■ Required work
1. In the post about Gibbons, what did counsel for the appellee want to limit commerce to?
2. Summarize the post about Gibbons in two sentences.
3. Decide whether each statement agrees with the post about Gibbons, answering yes or no and quoting the deciding words: (a) Marshall said that all intercourse is commerce. (b) Counsel for the appellee did not admit that commerce comprehends navigation. (c) The quoted passage says commerce is regulated by prescribing rules for carrying on intercourse.
[Document passage — start]
Wickard
Ilya Somin
isomin at FAS.HARVARD.EDU
Fri Nov 15 15:33:31 PST 2002
I think that some of the previous posts may have misinterpreted Gibbons.
Marshall was saying that "commerce" is a form of "intercourse," but not
that ALL intercourse is therefore commerce. In the opinion, he uses
intercourse interchangeably with "commercial intercourse," which implies
that he means that the Commerce Power extends only to a subset of all
intercourse, the subset that can be considered "commercial." Here is the
passage from the opinion which discusses the link between commerce and
intercourse:
The counsel for the appellee would limit it to traffic, to buying and
selling, or the interchange of commodities, and do not admit that it
comprehends navigation. This would restrict a general term, applicable to
many objects, to one of its significations. Commerce, undoubtedly, is
traffic, but it is something more: it is intercourse. It describes the commercial
intercourse between nations, and parts of nations, in all its branches,
and is regulated by prescribing rules for carrying on that intercourse.
[Document passage — finish]
[Material shown — start]
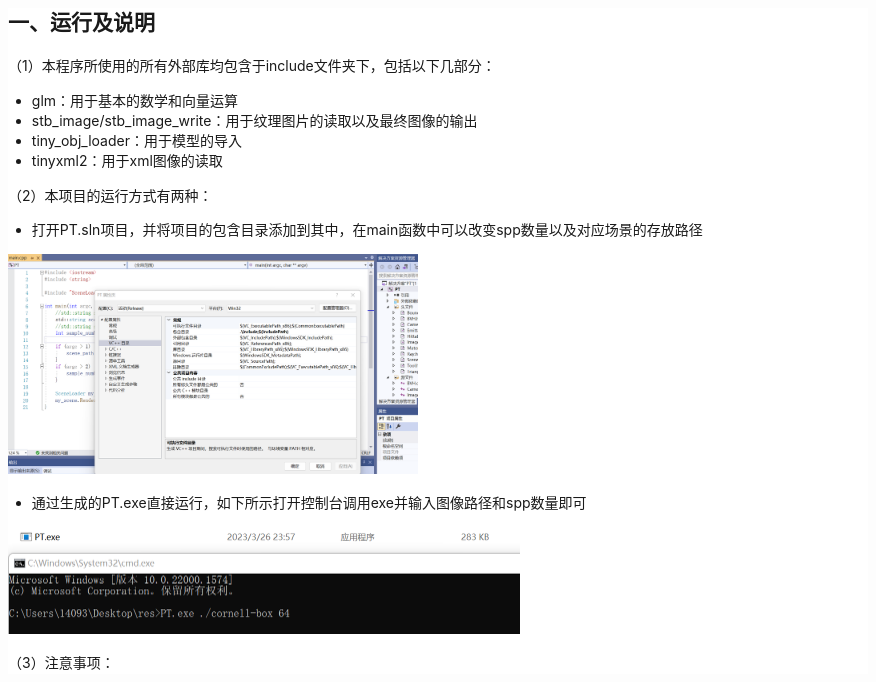 ## 一、运行及说明

（1）本程序所使用的所有外部库均包含于include文件夹下，包括以下几部分：

- glm：用于基本的数学和向量运算
- stb_image/stb_image_write：用于纹理图片的读取以及最终图像的输出
- tiny_obj_loader：用于模型的导入
- tinyxml2：用于xml图像的读取

（2）本项目的运行方式有两种：

- 打开PT.sln项目，并将项目的包含目录添加到其中，在main函数中可以改变spp数量以及对应场景的存放路径

<img src=".\img\vsrun.png" alt="vsrun" style="zoom:40%;" />

- 通过生成的PT.exe直接运行，如下所示打开控制台调用exe并输入图像路径和spp数量即可

<img src=".\img\cmdrun.png" alt="cmdrun" style="zoom:50%;" />

（3）注意事项：
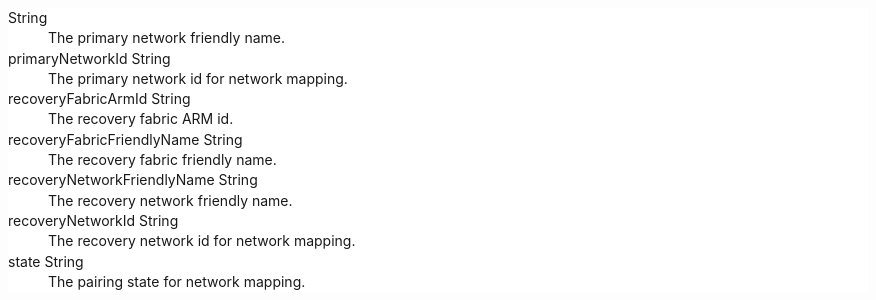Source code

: </span>
        <span class="property-indicator"></span>
        <span class="property-type">String</span>
    </dt>
    <dd>The primary network friendly name.</dd><dt class="property-optional"
            title="Optional">
        <span id="primarynetworkid_java">
<a data-swiftype-name="resource-property" data-swiftype-type="text" href="#primarynetworkid_java" style="color: inherit; text-decoration: inherit;">primary<wbr>Network<wbr>Id</a>
</span>
        <span class="property-indicator"></span>
        <span class="property-type">String</span>
    </dt>
    <dd>The primary network id for network mapping.</dd><dt class="property-optional"
            title="Optional">
        <span id="recoveryfabricarmid_java">
<a data-swiftype-name="resource-property" data-swiftype-type="text" href="#recoveryfabricarmid_java" style="color: inherit; text-decoration: inherit;">recovery<wbr>Fabric<wbr>Arm<wbr>Id</a>
</span>
        <span class="property-indicator"></span>
        <span class="property-type">String</span>
    </dt>
    <dd>The recovery fabric ARM id.</dd><dt class="property-optional"
            title="Optional">
        <span id="recoveryfabricfriendlyname_java">
<a data-swiftype-name="resource-property" data-swiftype-type="text" href="#recoveryfabricfriendlyname_java" style="color: inherit; text-decoration: inherit;">recovery<wbr>Fabric<wbr>Friendly<wbr>Name</a>
</span>
        <span class="property-indicator"></span>
        <span class="property-type">String</span>
    </dt>
    <dd>The recovery fabric friendly name.</dd><dt class="property-optional"
            title="Optional">
        <span id="recoverynetworkfriendlyname_java">
<a data-swiftype-name="resource-property" data-swiftype-type="text" href="#recoverynetworkfriendlyname_java" style="color: inherit; text-decoration: inherit;">recovery<wbr>Network<wbr>Friendly<wbr>Name</a>
</span>
        <span class="property-indicator"></span>
        <span class="property-type">String</span>
    </dt>
    <dd>The recovery network friendly name.</dd><dt class="property-optional"
            title="Optional">
        <span id="recoverynetworkid_java">
<a data-swiftype-name="resource-property" data-swiftype-type="text" href="#recoverynetworkid_java" style="color: inherit; text-decoration: inherit;">recovery<wbr>Network<wbr>Id</a>
</span>
        <span class="property-indicator"></span>
        <span class="property-type">String</span>
    </dt>
    <dd>The recovery network id for network mapping.</dd><dt class="property-optional"
            title="Optional">
        <span id="state_java">
<a data-swiftype-name="resource-property" data-swiftype-type="text" href="#state_java" style="color: inherit; text-decoration: inherit;">state</a>
</span>
        <span class="property-indicator"></span>
        <span class="property-type">String</span>
    </dt>
    <dd>The pairing state for network mapping.</dd></dl>
</pulumi-choosable>
</div>
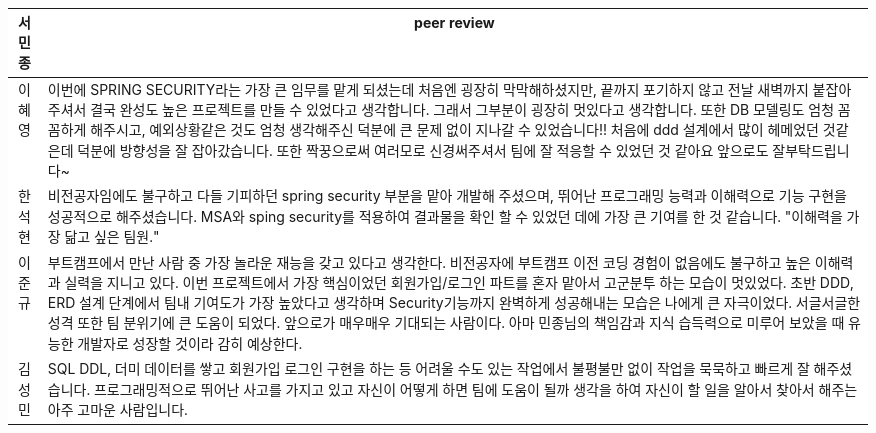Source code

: |서민종|peer review |
|:---:|-|
|이혜영|이번에  SPRING SECURITY라는 가장 큰 임무를 맡게 되셨는데 처음엔 굉장히 막막해하셨지만, 끝까지 포기하지 않고 전날 새벽까지 붙잡아 주셔서 결국 완성도 높은 프로젝트를 만들 수 있었다고 생각합니다. 그래서 그부분이 굉장히 멋있다고 생각합니다. 또한 DB 모델링도 엄청 꼼꼼하게 해주시고, 예외상황같은 것도 엄청 생각해주신 덕분에 큰 문제 없이 지나갈 수 있었습니다!! 처음에 ddd 설계에서 많이 헤메었던 것같은데 덕분에 방향성을 잘 잡아갔습니다. 또한 짝꿍으로써 여러모로 신경써주셔서 팀에 잘 적응할 수 있었던 것 같아요 앞으로도 잘부탁드립니다~|
|한석현|비전공자임에도 불구하고 다들 기피하던 spring security 부분을 맡아 개발해 주셨으며, 뛰어난 프로그래밍 능력과 이해력으로 기능 구현을 성공적으로 해주셨습니다. MSA와 sping security를 적용하여 결과물을 확인 할 수 있었던 데에 가장 큰 기여를 한 것 같습니다. "이해력을 가장 닮고 싶은 팀원."|
|이준규|부트캠프에서 만난 사람 중 가장 놀라운 재능을 갖고 있다고 생각한다. 비전공자에 부트캠프 이전 코딩 경험이 없음에도 불구하고 높은 이해력과 실력을 지니고 있다. 이번 프로젝트에서 가장 핵심이었던 회원가입/로그인 파트를 혼자 맡아서 고군분투 하는 모습이 멋있었다. 초반 DDD, ERD 설계 단계에서 팀내 기여도가 가장 높았다고 생각하며 Security기능까지 완벽하게 성공해내는 모습은 나에게 큰 자극이었다. 서글서글한 성격 또한 팀 분위기에 큰 도움이 되었다. 앞으로가 매우매우 기대되는 사람이다. 아마 민종님의 책임감과 지식 습득력으로 미루어 보았을 때 유능한 개발자로 성장할 것이라 감히 예상한다.|
|김성민|SQL DDL, 더미 데이터를 쌓고 회원가입 로그인 구현을 하는 등 어려울 수도 있는 작업에서 불평불만 없이 작업을 묵묵하고 빠르게 잘 해주셨습니다. 프로그래밍적으로 뛰어난 사고를 가지고 있고 자신이 어떻게 하면 팀에 도움이 될까 생각을 하여 자신이 할 일을 알아서 찾아서 해주는 아주 고마운 사람입니다.|
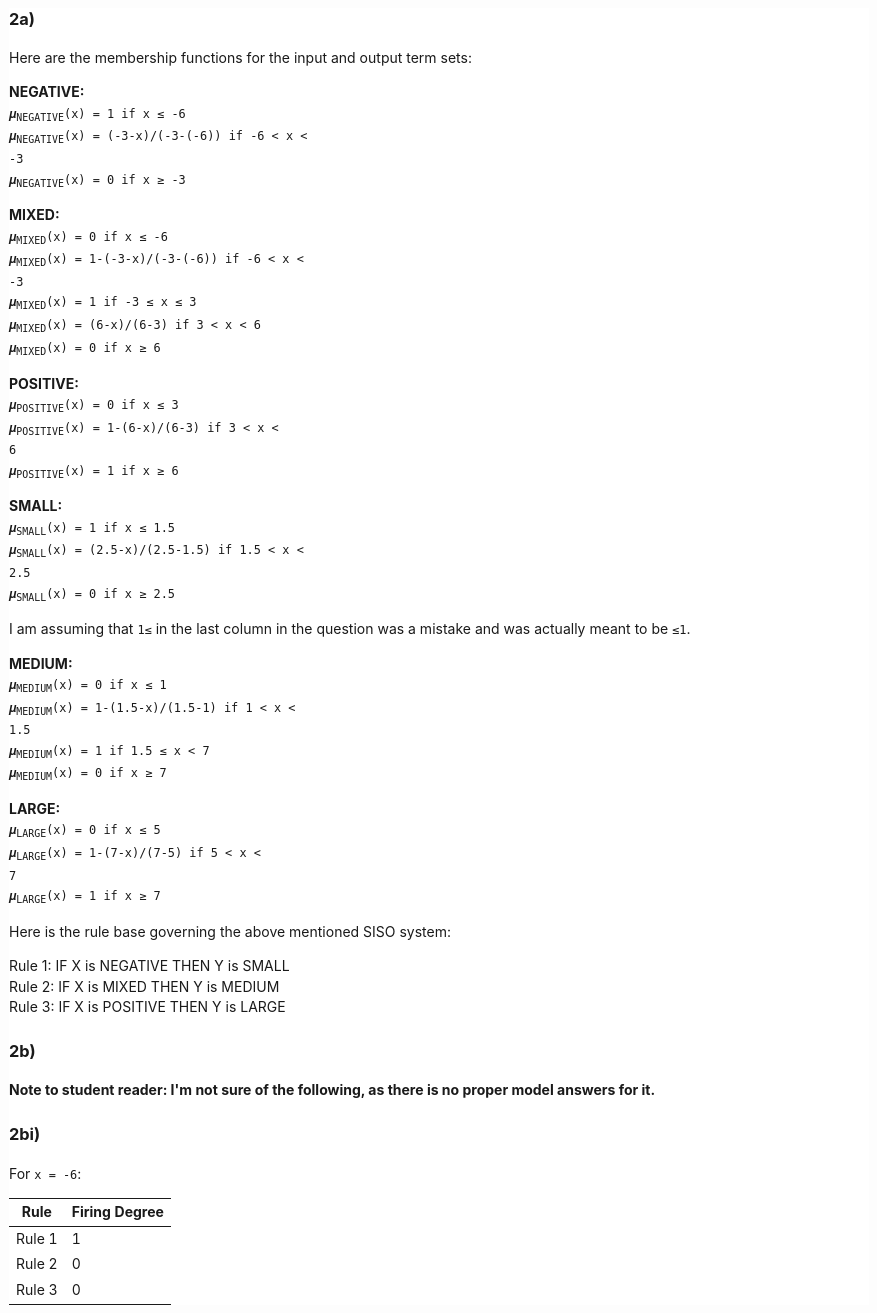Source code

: ### 2a)

Here are the membership functions for the input and output term sets:

**NEGATIVE:**  
<code>𝝁<sub>NEGATIVE</sub>(x) = 1 if x ≤ -6</code>  
<code>𝝁<sub>NEGATIVE</sub>(x) = (-3-x)/(-3-(-6)) if -6 < x < -3</code>  
<code>𝝁<sub>NEGATIVE</sub>(x) = 0 if x ≥ -3</code>  

**MIXED:**  
<code>𝝁<sub>MIXED</sub>(x) = 0 if x ≤ -6</code>  
<code>𝝁<sub>MIXED</sub>(x) = 1-(-3-x)/(-3-(-6)) if -6 < x < -3</code>  
<code>𝝁<sub>MIXED</sub>(x) = 1 if -3 ≤ x ≤ 3</code>  
<code>𝝁<sub>MIXED</sub>(x) = (6-x)/(6-3) if 3 < x < 6</code>  
<code>𝝁<sub>MIXED</sub>(x) = 0 if x ≥ 6</code>  

**POSITIVE:**  
<code>𝝁<sub>POSITIVE</sub>(x) = 0 if x ≤ 3</code>  
<code>𝝁<sub>POSITIVE</sub>(x) = 1-(6-x)/(6-3) if 3 < x < 6</code>  
<code>𝝁<sub>POSITIVE</sub>(x) = 1 if x ≥ 6</code>  

**SMALL:**  
<code>𝝁<sub>SMALL</sub>(x) = 1 if x ≤ 1.5</code>   
<code>𝝁<sub>SMALL</sub>(x) = (2.5-x)/(2.5-1.5) if 1.5 < x < 2.5</code>   
<code>𝝁<sub>SMALL</sub>(x) = 0 if x ≥ 2.5</code>  

I am assuming that `1≤` in the last column in the question was a mistake and was actually meant to be `≤1`.

**MEDIUM:**  
<code>𝝁<sub>MEDIUM</sub>(x) = 0 if x ≤ 1</code>  
<code>𝝁<sub>MEDIUM</sub>(x) = 1-(1.5-x)/(1.5-1) if 1 < x < 1.5</code>  
<code>𝝁<sub>MEDIUM</sub>(x) = 1 if 1.5 ≤ x < 7</code>  
<code>𝝁<sub>MEDIUM</sub>(x) = 0 if x ≥ 7</code>  

**LARGE:**  
<code>𝝁<sub>LARGE</sub>(x) = 0 if x ≤ 5</code>  
<code>𝝁<sub>LARGE</sub>(x) = 1-(7-x)/(7-5) if 5 < x < 7</code>  
<code>𝝁<sub>LARGE</sub>(x) = 1 if x ≥ 7</code>  

Here is the rule base governing the above mentioned SISO system:

Rule 1: IF X is NEGATIVE THEN Y is SMALL  
Rule 2: IF X is MIXED THEN Y is MEDIUM  
Rule 3: IF X is POSITIVE THEN Y is LARGE  

### 2b)

**Note to student reader: I'm not sure of the following, as there is no proper model answers for it.**

### 2bi)

For `x = -6`:

|Rule  |Firing Degree|
|------|-------------|
|Rule 1|            1|
|Rule 2|            0|
|Rule 3|            0|
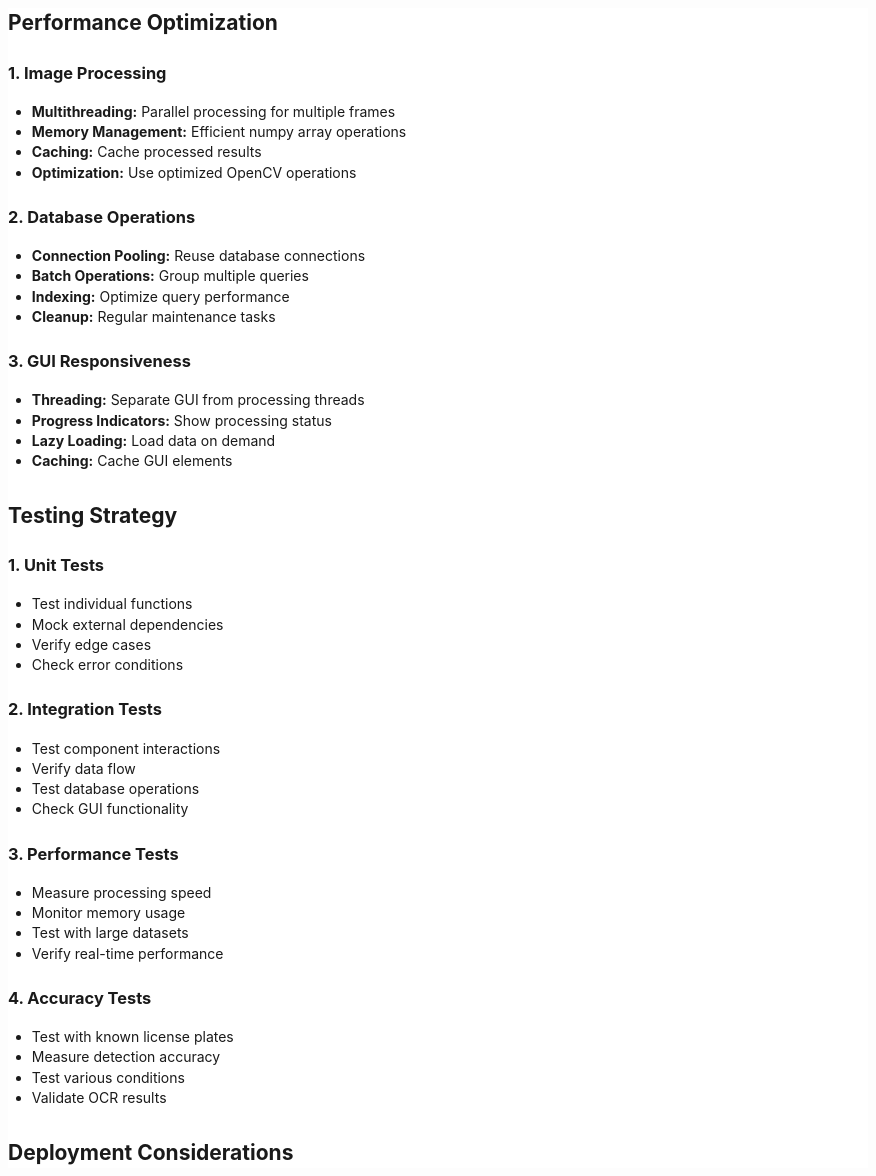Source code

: ## Performance Optimization

### 1. Image Processing
- **Multithreading:** Parallel processing for multiple frames
- **Memory Management:** Efficient numpy array operations
- **Caching:** Cache processed results
- **Optimization:** Use optimized OpenCV operations

### 2. Database Operations
- **Connection Pooling:** Reuse database connections
- **Batch Operations:** Group multiple queries
- **Indexing:** Optimize query performance
- **Cleanup:** Regular maintenance tasks

### 3. GUI Responsiveness
- **Threading:** Separate GUI from processing threads
- **Progress Indicators:** Show processing status
- **Lazy Loading:** Load data on demand
- **Caching:** Cache GUI elements

## Testing Strategy

### 1. Unit Tests
- Test individual functions
- Mock external dependencies
- Verify edge cases
- Check error conditions

### 2. Integration Tests
- Test component interactions
- Verify data flow
- Test database operations
- Check GUI functionality

### 3. Performance Tests
- Measure processing speed
- Monitor memory usage
- Test with large datasets
- Verify real-time performance

### 4. Accuracy Tests
- Test with known license plates
- Measure detection accuracy
- Test various conditions
- Validate OCR results

## Deployment Considerations
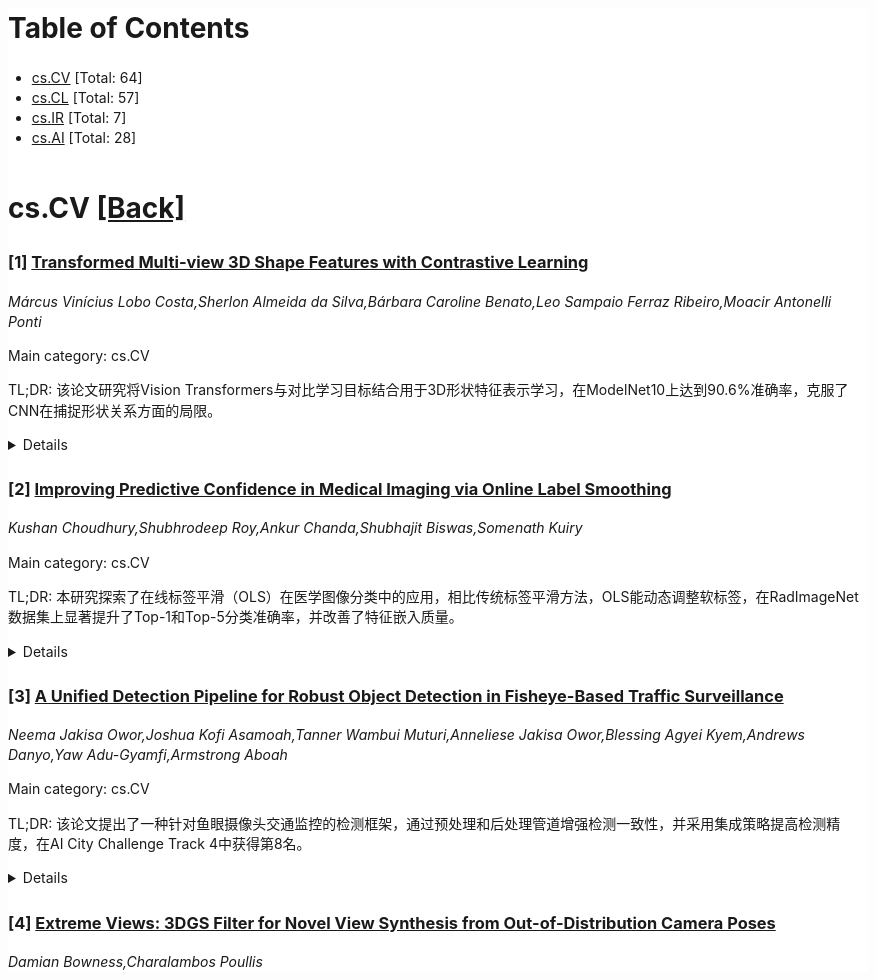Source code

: <div id=toc></div>

# Table of Contents

- [cs.CV](#cs.CV) [Total: 64]
- [cs.CL](#cs.CL) [Total: 57]
- [cs.IR](#cs.IR) [Total: 7]
- [cs.AI](#cs.AI) [Total: 28]


<div id='cs.CV'></div>

# cs.CV [[Back]](#toc)

### [1] [Transformed Multi-view 3D Shape Features with Contrastive Learning](https://arxiv.org/abs/2510.19955)
*Márcus Vinícius Lobo Costa,Sherlon Almeida da Silva,Bárbara Caroline Benato,Leo Sampaio Ferraz Ribeiro,Moacir Antonelli Ponti*

Main category: cs.CV

TL;DR: 该论文研究将Vision Transformers与对比学习目标结合用于3D形状特征表示学习，在ModelNet10上达到90.6%准确率，克服了CNN在捕捉形状关系方面的局限。


<details><summary>Details</summary></details>


### [2] [Improving Predictive Confidence in Medical Imaging via Online Label Smoothing](https://arxiv.org/abs/2510.20011)
*Kushan Choudhury,Shubhrodeep Roy,Ankur Chanda,Shubhajit Biswas,Somenath Kuiry*

Main category: cs.CV

TL;DR: 本研究探索了在线标签平滑（OLS）在医学图像分类中的应用，相比传统标签平滑方法，OLS能动态调整软标签，在RadImageNet数据集上显著提升了Top-1和Top-5分类准确率，并改善了特征嵌入质量。


<details><summary>Details</summary></details>


### [3] [A Unified Detection Pipeline for Robust Object Detection in Fisheye-Based Traffic Surveillance](https://arxiv.org/abs/2510.20016)
*Neema Jakisa Owor,Joshua Kofi Asamoah,Tanner Wambui Muturi,Anneliese Jakisa Owor,Blessing Agyei Kyem,Andrews Danyo,Yaw Adu-Gyamfi,Armstrong Aboah*

Main category: cs.CV

TL;DR: 该论文提出了一种针对鱼眼摄像头交通监控的检测框架，通过预处理和后处理管道增强检测一致性，并采用集成策略提高检测精度，在AI City Challenge Track 4中获得第8名。


<details><summary>Details</summary></details>


### [4] [Extreme Views: 3DGS Filter for Novel View Synthesis from Out-of-Distribution Camera Poses](https://arxiv.org/abs/2510.20027)
*Damian Bowness,Charalambos Poullis*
[Material shown — finish]
■ Exercise answers
1. Traffic, buying and selling, or the interchange of commodities.

2. The writer argues that some earlier posts may have misread Gibbons, because Marshall called commerce a form of intercourse without saying that all intercourse is commerce. Since Marshall uses intercourse interchangeably with "commercial intercourse," the writer reads the Commerce Power as extending only to the subset of intercourse that can be considered commercial.

3.
(a) No: "but not that ALL intercourse is therefore commerce"
(b) Yes: "do not admit that it comprehends navigation"
(c) Yes: "is regulated by prescribing rules for carrying on that intercourse"